_DATASET CONTENT_.
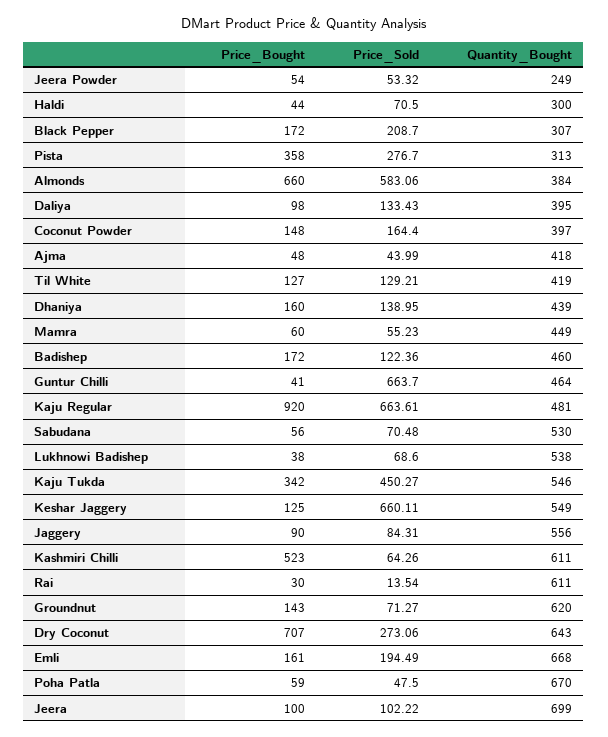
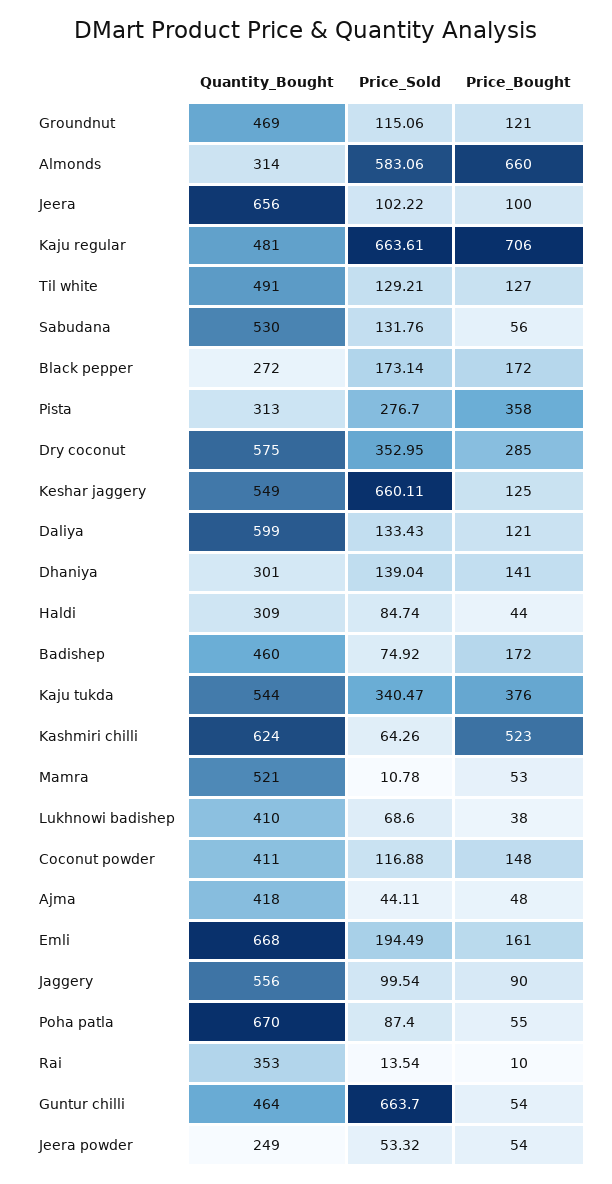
Price_Sold, Haldi: 70.5 -> 84.74
Quantity_Bought, Haldi: 300 -> 309
Price_Sold, Black Pepper: 208.7 -> 173.14
Quantity_Bought, Black Pepper: 307 -> 272
Quantity_Bought, Almonds: 384 -> 314
Price_Bought, Daliya: 98 -> 121
Quantity_Bought, Daliya: 395 -> 599
Price_Sold, Coconut Powder: 164.4 -> 116.88
Quantity_Bought, Coconut Powder: 397 -> 411
Price_Sold, Ajma: 43.99 -> 44.11
Quantity_Bought, Til White: 419 -> 491
Price_Bought, Dhaniya: 160 -> 141
Price_Sold, Dhaniya: 138.95 -> 139.04
Quantity_Bought, Dhaniya: 439 -> 301
Price_Bought, Mamra: 60 -> 53
Price_Sold, Mamra: 55.23 -> 10.78
Quantity_Bought, Mamra: 449 -> 521
Price_Sold, Badishep: 122.36 -> 74.92
Price_Bought, Guntur Chilli: 41 -> 54
Price_Bought, Kaju Regular: 920 -> 706
Price_Sold, Sabudana: 70.48 -> 131.76
Quantity_Bought, Lukhnowi Badishep: 538 -> 410
Price_Bought, Kaju Tukda: 342 -> 376
Price_Sold, Kaju Tukda: 450.27 -> 340.47
Quantity_Bought, Kaju Tukda: 546 -> 544
Price_Sold, Jaggery: 84.31 -> 99.54
Quantity_Bought, Kashmiri Chilli: 611 -> 624
Price_Bought, Rai: 30 -> 10
Quantity_Bought, Rai: 611 -> 353
Price_Bought, Groundnut: 143 -> 121
Price_Sold, Groundnut: 71.27 -> 115.06
Quantity_Bought, Groundnut: 620 -> 469
Price_Bought, Dry Coconut: 707 -> 285
Price_Sold, Dry Coconut: 273.06 -> 352.95
Quantity_Bought, Dry Coconut: 643 -> 575
Price_Bought, Poha Patla: 59 -> 55
Price_Sold, Poha Patla: 47.5 -> 87.4
Quantity_Bought, Jeera: 699 -> 656

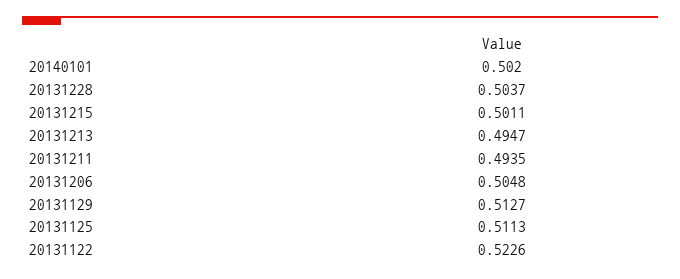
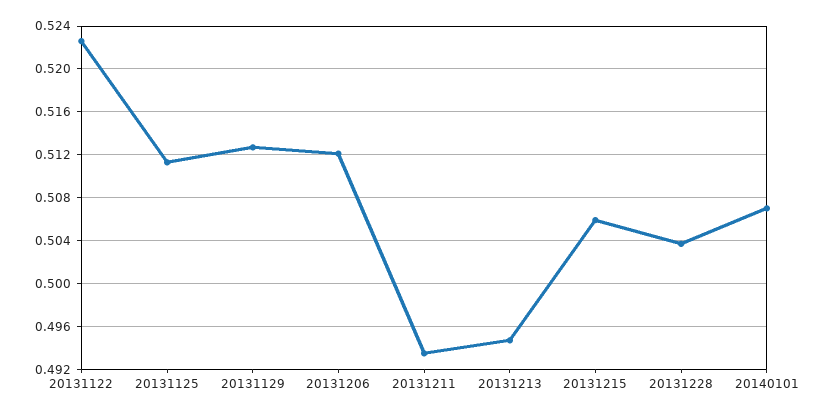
20140101: 0.502 -> 0.507
20131215: 0.5011 -> 0.506
20131206: 0.5048 -> 0.512

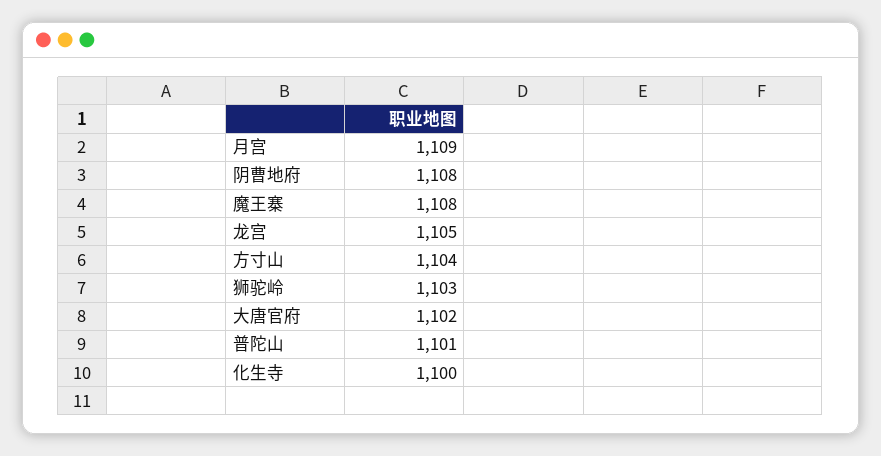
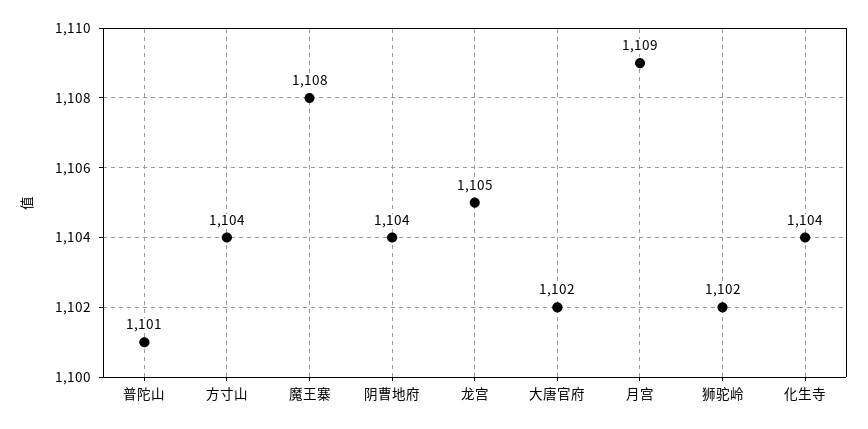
阴曹地府: 1108 -> 1104
狮驼岭: 1103 -> 1102
化生寺: 1100 -> 1104

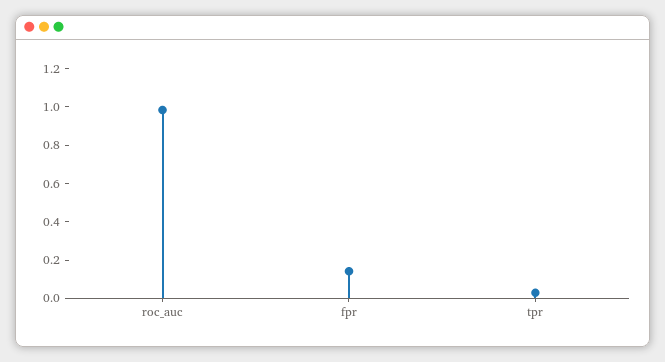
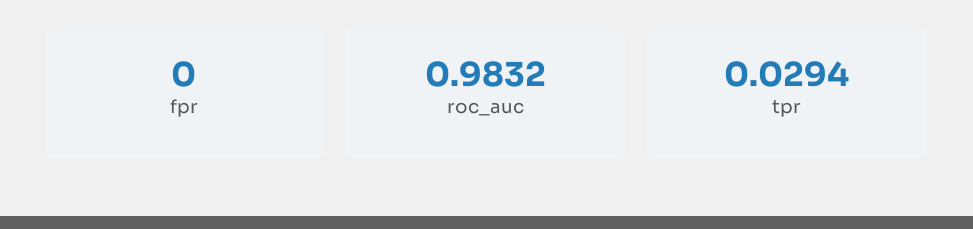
fpr: 0.15 -> 0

_WHAT THE TASK REQUIRES_.
Return, exactly and without extra lines, everything from the line with "Price_Sold, Jaggery: 84.31 -> 99.54" through the last line of the material above, both included. Pictures must be dropped.

_RESPONSE BELOW_.
Price_Sold, Jaggery: 84.31 -> 99.54
Quantity_Bought, Kashmiri Chilli: 611 -> 624
Price_Bought, Rai: 30 -> 10
Quantity_Bought, Rai: 611 -> 353
Price_Bought, Groundnut: 143 -> 121
Price_Sold, Groundnut: 71.27 -> 115.06
Quantity_Bought, Groundnut: 620 -> 469
Price_Bought, Dry Coconut: 707 -> 285
Price_Sold, Dry Coconut: 273.06 -> 352.95
Quantity_Bought, Dry Coconut: 643 -> 575
Price_Bought, Poha Patla: 59 -> 55
Price_Sold, Poha Patla: 47.5 -> 87.4
Quantity_Bought, Jeera: 699 -> 656

20140101: 0.502 -> 0.507
20131215: 0.5011 -> 0.506
20131206: 0.5048 -> 0.512

阴曹地府: 1108 -> 1104
狮驼岭: 1103 -> 1102
化生寺: 1100 -> 1104

fpr: 0.15 -> 0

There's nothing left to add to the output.